Fibonacci support and resistance
Levels set by the Fibonacci retracement tool can also act as support or resistance.
In the example below, the 61.8% Fibonacci level acts as support many times, while the 23.6% level acts as resistance.
What is the intersection in technical analysis?
Up to this point we have talked about what support and resistance are and the different types. So what is the most effective way to create a trading strategy using them?
An important concept to understand is intersection. The intersection is to create a single strategy from the combination of different strategies. Support and resistance levels tend to be stronger when they fall into more than one of the categories we mentioned earlier.
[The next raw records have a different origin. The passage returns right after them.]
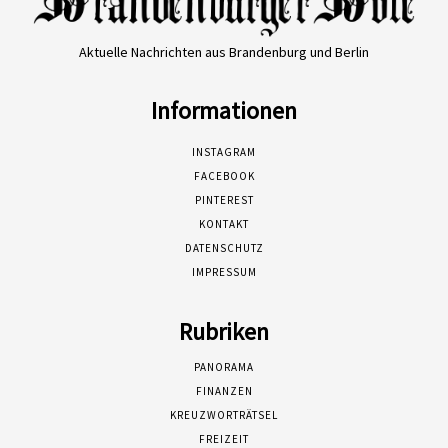
Aktuelle Nachrichten aus Brandenburg und Berlin
Informationen
INSTAGRAM
FACEBOOK
PINTEREST
KONTAKT
DATENSCHUTZ
IMPRESSUM
Rubriken
PANORAMA
FINANZEN
KREUZWORTRÄTSEL
FREIZEIT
Let’s examine this through two examples. Which potential support zone do you think is more likely to actually act as support?
Support 1 overlaps with:
- an earlier support zone
- a significant moving average
- 61.8% Fibonacci level
- a round price
Support 2 overlaps with:
- an earlier resistance zone
- a round price
If you read the article carefully, you would have guessed that Support 1 is more likely to hold the price. While this may be true, the price could easily exceed this level. The important point here is that Support 1 is more likely to act as support compared to Support 2. However, nothing is guaranteed when it comes to trades. While trading patterns can be useful, past performances do not represent future performances, so it is necessary to be prepared for all possible outcomes.
In the past, structures that have been validated by multiple strategies and indicators have tended to offer the best opportunities. Some successful traders using intersections can be very picky about the structures they enter, and this often requires a long wait. But when they enter a trade, there is a high probability that the order they set up will work.
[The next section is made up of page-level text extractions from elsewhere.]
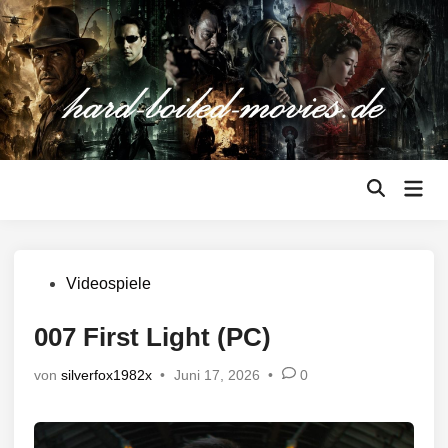
Zum
Inhalt
springen
Hau
Suche
öffnen
Veröffentlicht
Videospiele
in
007 First Light (PC)
von
silverfox1982x
•
Juni 17, 2026
•
0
Regardless of whether you are trading daily or floating, support and resistance are important concepts to understand in technical analysis. Support acts as the floor for the price and resistance acts as the ceiling.
Different types of support and resistance can be seen and some of them are based on the interaction of price and technical indicators. The most reliable support and resistance zones are those that are usually verified by more than one strategy.